Una classifica dei "cibi più contaminati" che arrivano sulle tavole degli italiani, dal peperoncino vietnamita al riso indiano, dalle arance dell'Uruguay ai fagioli del Kenya. E' quanto contenuto del dossier "La crisi nel piatto degli italiani nel 2014" illustrato da Coldiretti. La speciale classifica, elaborata sulla base delle analisi condotte dall'Agenzia europea per la sicurezza alimentare (Efsa) nel Rapporto 2014 sui residui dei fitosanitari in Europa, vede al primo posto il peperoncino proveniente dal Vietnam, con il 61,5% dei campioni risultati irregolari per la presenza di residui chimici.
L'Italia, nel 2013, ne ha importato 273.800 kg per utilizzarlo nella preparazione di sughi tipici come l'arrabbiata, la diavola o la puttanesca piccante e per insaporire l'olio o per condire piatti senza alcuna informazione per i consumatori.
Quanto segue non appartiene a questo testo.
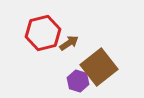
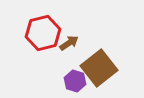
brown square: moved 1 px down
purple hexagon: moved 3 px left
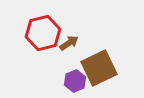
brown square: rotated 12 degrees clockwise
purple hexagon: rotated 20 degrees clockwise
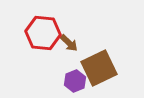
red hexagon: rotated 20 degrees clockwise
brown arrow: rotated 78 degrees clockwise
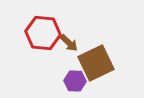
brown square: moved 3 px left, 5 px up
purple hexagon: rotated 25 degrees clockwise
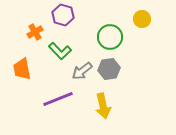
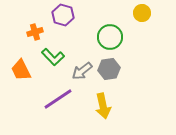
yellow circle: moved 6 px up
orange cross: rotated 14 degrees clockwise
green L-shape: moved 7 px left, 6 px down
orange trapezoid: moved 1 px left, 1 px down; rotated 15 degrees counterclockwise
purple line: rotated 12 degrees counterclockwise
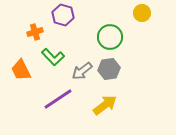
yellow arrow: moved 2 px right, 1 px up; rotated 115 degrees counterclockwise
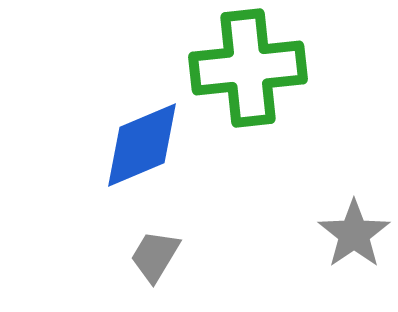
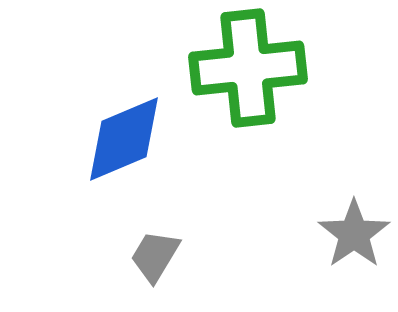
blue diamond: moved 18 px left, 6 px up
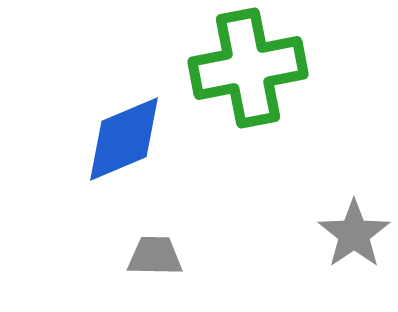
green cross: rotated 5 degrees counterclockwise
gray trapezoid: rotated 60 degrees clockwise
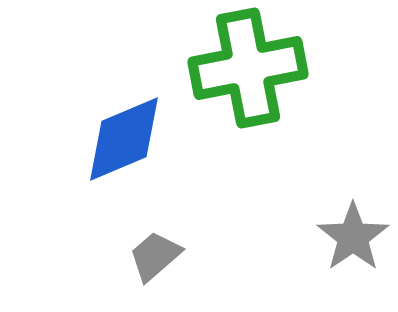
gray star: moved 1 px left, 3 px down
gray trapezoid: rotated 42 degrees counterclockwise
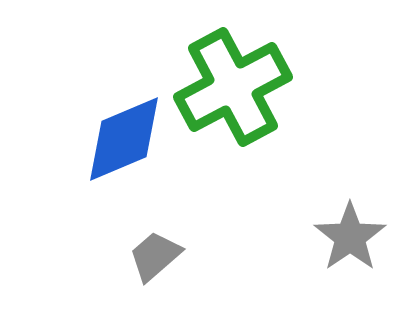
green cross: moved 15 px left, 19 px down; rotated 17 degrees counterclockwise
gray star: moved 3 px left
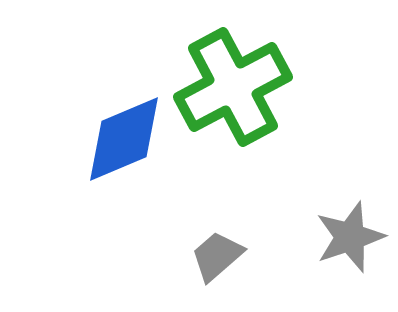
gray star: rotated 16 degrees clockwise
gray trapezoid: moved 62 px right
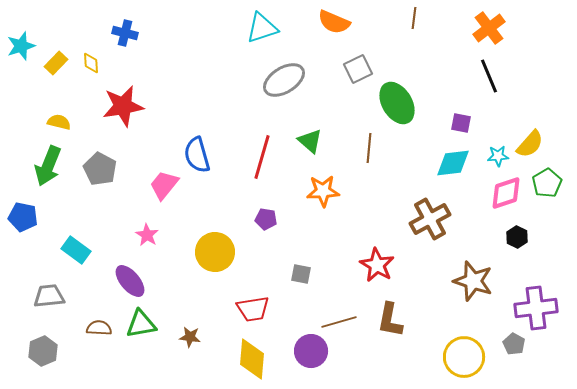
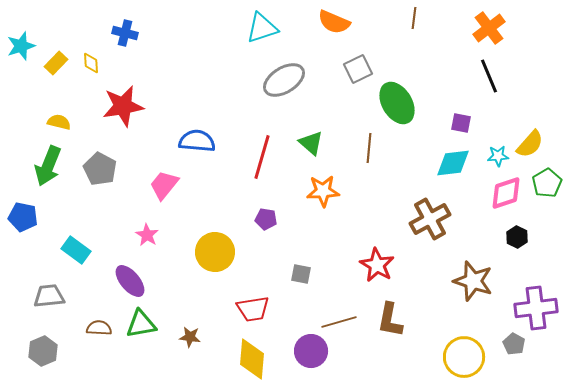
green triangle at (310, 141): moved 1 px right, 2 px down
blue semicircle at (197, 155): moved 14 px up; rotated 111 degrees clockwise
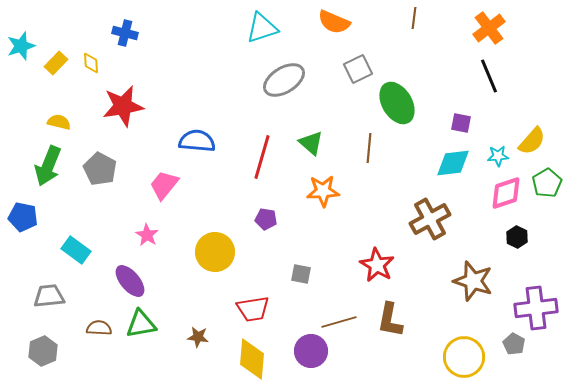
yellow semicircle at (530, 144): moved 2 px right, 3 px up
brown star at (190, 337): moved 8 px right
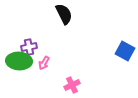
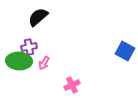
black semicircle: moved 26 px left, 3 px down; rotated 105 degrees counterclockwise
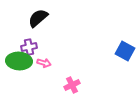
black semicircle: moved 1 px down
pink arrow: rotated 104 degrees counterclockwise
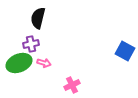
black semicircle: rotated 35 degrees counterclockwise
purple cross: moved 2 px right, 3 px up
green ellipse: moved 2 px down; rotated 25 degrees counterclockwise
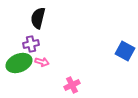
pink arrow: moved 2 px left, 1 px up
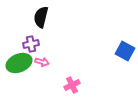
black semicircle: moved 3 px right, 1 px up
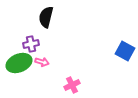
black semicircle: moved 5 px right
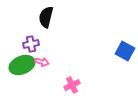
green ellipse: moved 3 px right, 2 px down
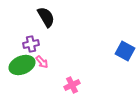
black semicircle: rotated 135 degrees clockwise
pink arrow: rotated 32 degrees clockwise
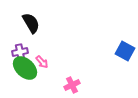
black semicircle: moved 15 px left, 6 px down
purple cross: moved 11 px left, 8 px down
green ellipse: moved 3 px right, 3 px down; rotated 65 degrees clockwise
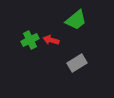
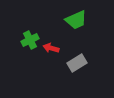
green trapezoid: rotated 15 degrees clockwise
red arrow: moved 8 px down
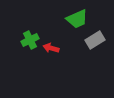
green trapezoid: moved 1 px right, 1 px up
gray rectangle: moved 18 px right, 23 px up
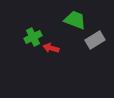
green trapezoid: moved 2 px left, 1 px down; rotated 135 degrees counterclockwise
green cross: moved 3 px right, 3 px up
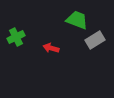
green trapezoid: moved 2 px right
green cross: moved 17 px left
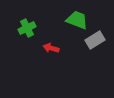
green cross: moved 11 px right, 9 px up
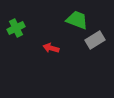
green cross: moved 11 px left
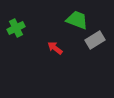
red arrow: moved 4 px right; rotated 21 degrees clockwise
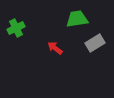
green trapezoid: moved 1 px up; rotated 30 degrees counterclockwise
gray rectangle: moved 3 px down
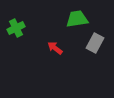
gray rectangle: rotated 30 degrees counterclockwise
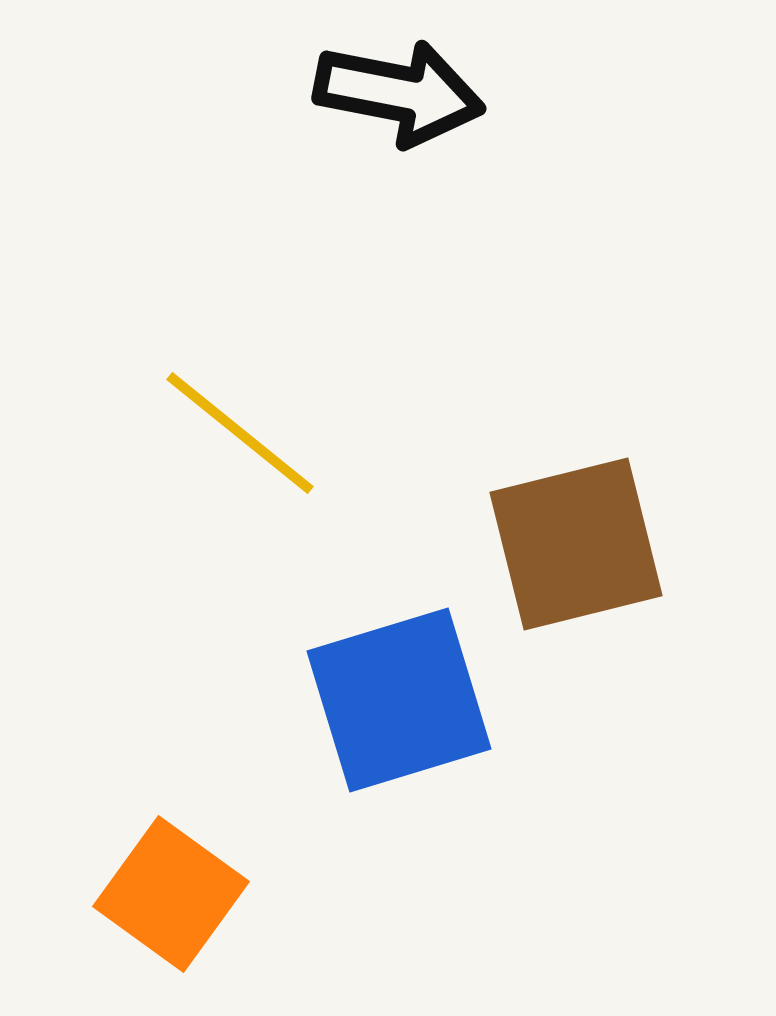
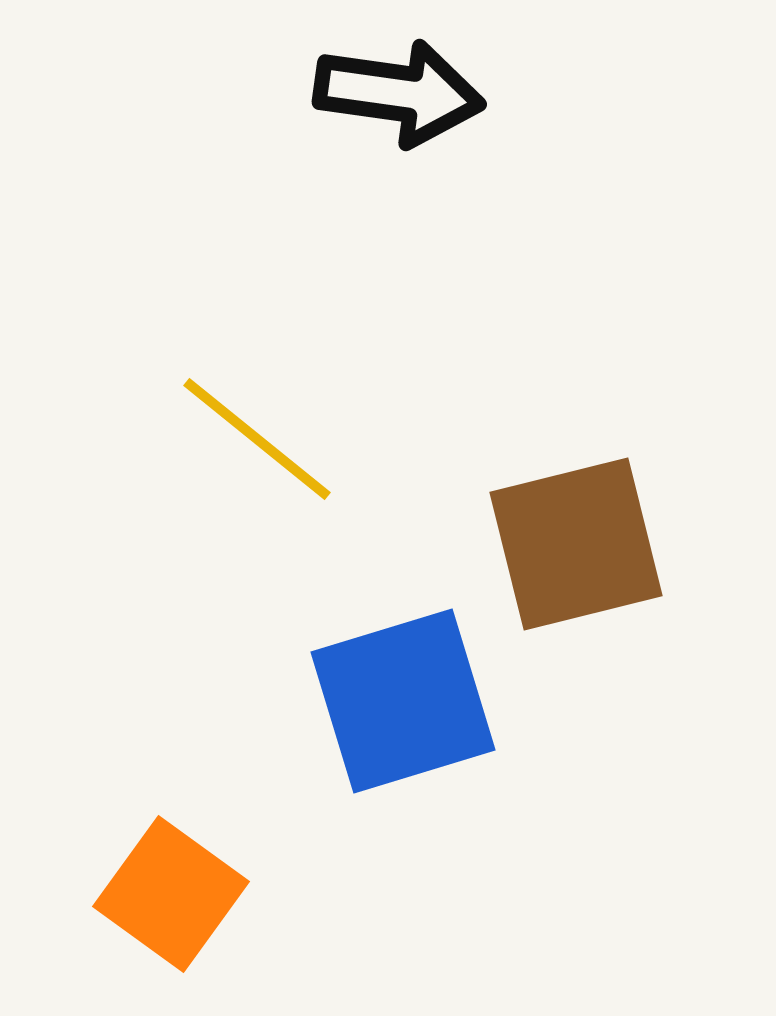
black arrow: rotated 3 degrees counterclockwise
yellow line: moved 17 px right, 6 px down
blue square: moved 4 px right, 1 px down
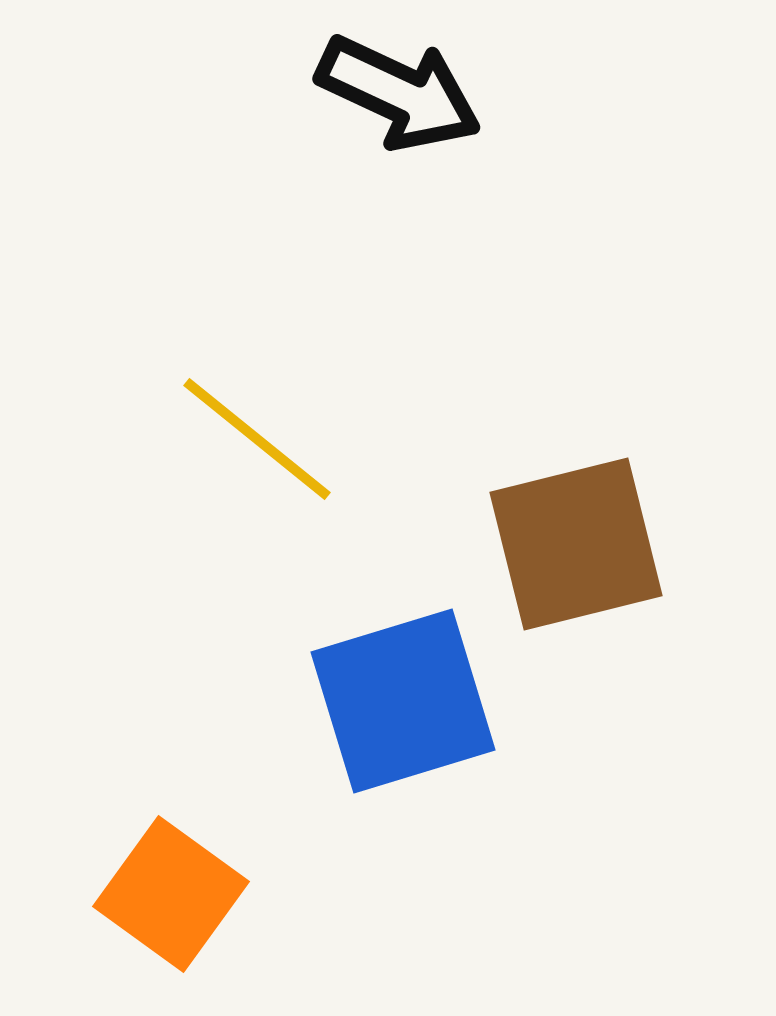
black arrow: rotated 17 degrees clockwise
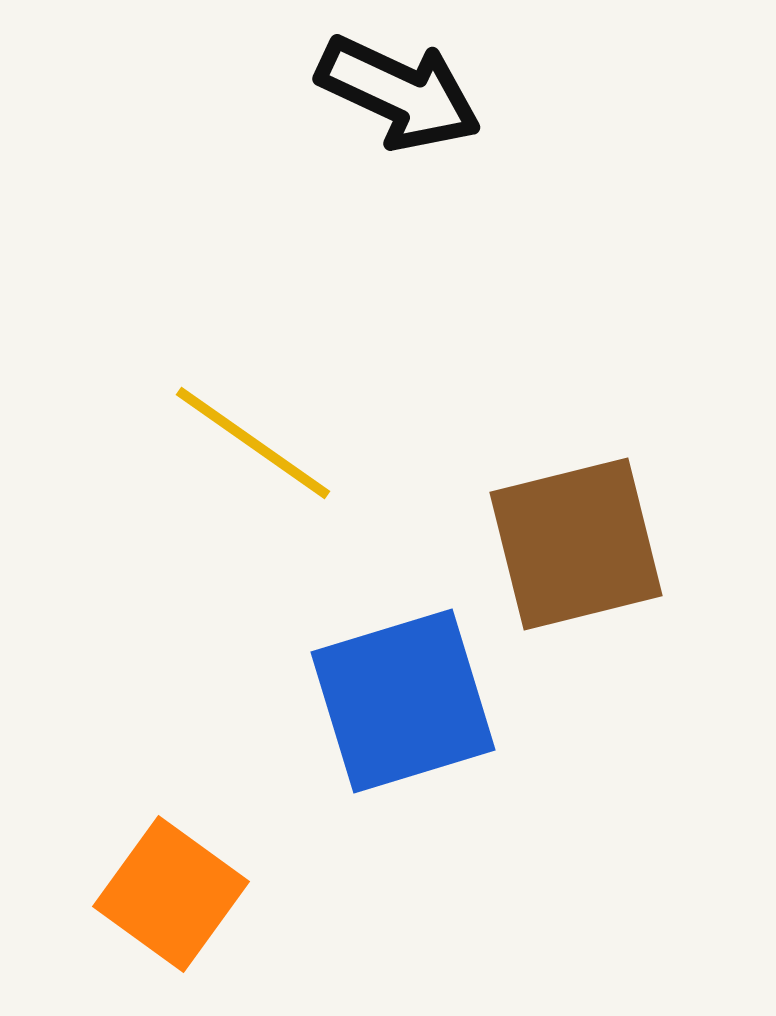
yellow line: moved 4 px left, 4 px down; rotated 4 degrees counterclockwise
A preoccupare, spiega la Coldiretti, "è anche l’arrivo sul territorio nazionale nel 2013 di 1,6 milioni di chili di lenticchie dalla Turchia che, secondo l'Efsa, sono irregolari in un caso su quattro (24,3%) per residui chimici in eccesso, e delle arance dall'Uruguay che presentano il 19% dei campioni al di sopra dei limiti di legge per la presenza di pesticidi come imazalil, ma anche di fenthion, e ortofenilfenolo vietati in Italia".
Le importazioni agroalimentari in Italia hanno raggiunto la cifra record di 39 miliardi di euro nel 2013 con un aumento del 20% rispetto all'inizio della crisi nel 2007. Nella classifica dei prodotti più contaminati elaborata alla Coldiretti ci sono anche le melagrane dalla Turchia (40,5% di irregolarità), i fichi dal Brasile (30,4%), l'ananas dal Ghana (15,6%), le foglie di the dalla Cina (15,1%) le cui importazioni nei primi due mesi del 2014 sono aumentate addirittura del 1.100%, il riso dall'India (12,9%) che con un quantitativo record di 38,5 milioni di chili nel 2013 è il prodotto a rischio più importato in Italia, i fagioli dal Kenia (10,8%) ed i cachi da Israele (10,7%).
"Si tratta - sostiene la Coldiretti - di valori preoccupanti per un Paese come l'ltalia che può contare su una produzione Made in Italy con livelli di sicurezza da record con un numero di prodotti agroalimentari con residui chimici oltre il limite di appena lo 0,2 per cento che sono risultati peraltro inferiori di nove volte a quelli della media europea (1,6 per cento di irregolarità) e addirittura di 32 volte a quelli extracomunitari (7,9 per cento di irregolarità), sulla base delle elaborazioni Coldiretti sulle analisi condotte dall'Efsa e del piano coordinato europeo dei controlli sui residui fitosanitari".
Dall'inizio della crisi, ricorda la Coldiretti, "sono più che triplicate in Italia le frodi a tavola con un incremento record del 248% del valore di cibi e bevande sequestrati perché adulterate, contraffate o falsificate sulla base della preziosa attività svolta dai carabinieri dei Nas dal 2007 al 2013". In questo contesto, sottolinea il presidente Coldiretti Roberto Moncalvo, "è importante la decisione annunciata dal ministro della Salute Beatrice Lorenzin di accogliere la nostra richiesta di togliere il segreto e di rendere finalmente pubblici i flussi commerciali delle materie prime provenienti dall'estero, per far conoscere anche ai consumatori i nomi delle aziende che usano ingredienti stranieri per poi magari parlare di Made in Italy nelle pubblicità".
In un momento "difficile per l’economia - conclude - dobbiamo portare sul mercato il valore aggiunto della trasparenza e lo stop al segreto sui flussi commerciali con l’indicazione delle aziende che importano materie prime dall'estero è un primo passo che va completato con l’obbligo di indicare in etichetta l'origine degli alimenti". Ottocento tonnellate di alimenti sequestrati, tra prodotti ittici, lattiero-caseari, carne, prodotti da forno e cereali, bibite e bevande, per un valore commerciale di oltre un milione di euro. Sono questi i numeri della maxi operazione eseguita in tutta Italia dai carabinieri del Nucleo antisofisticazione e sanità.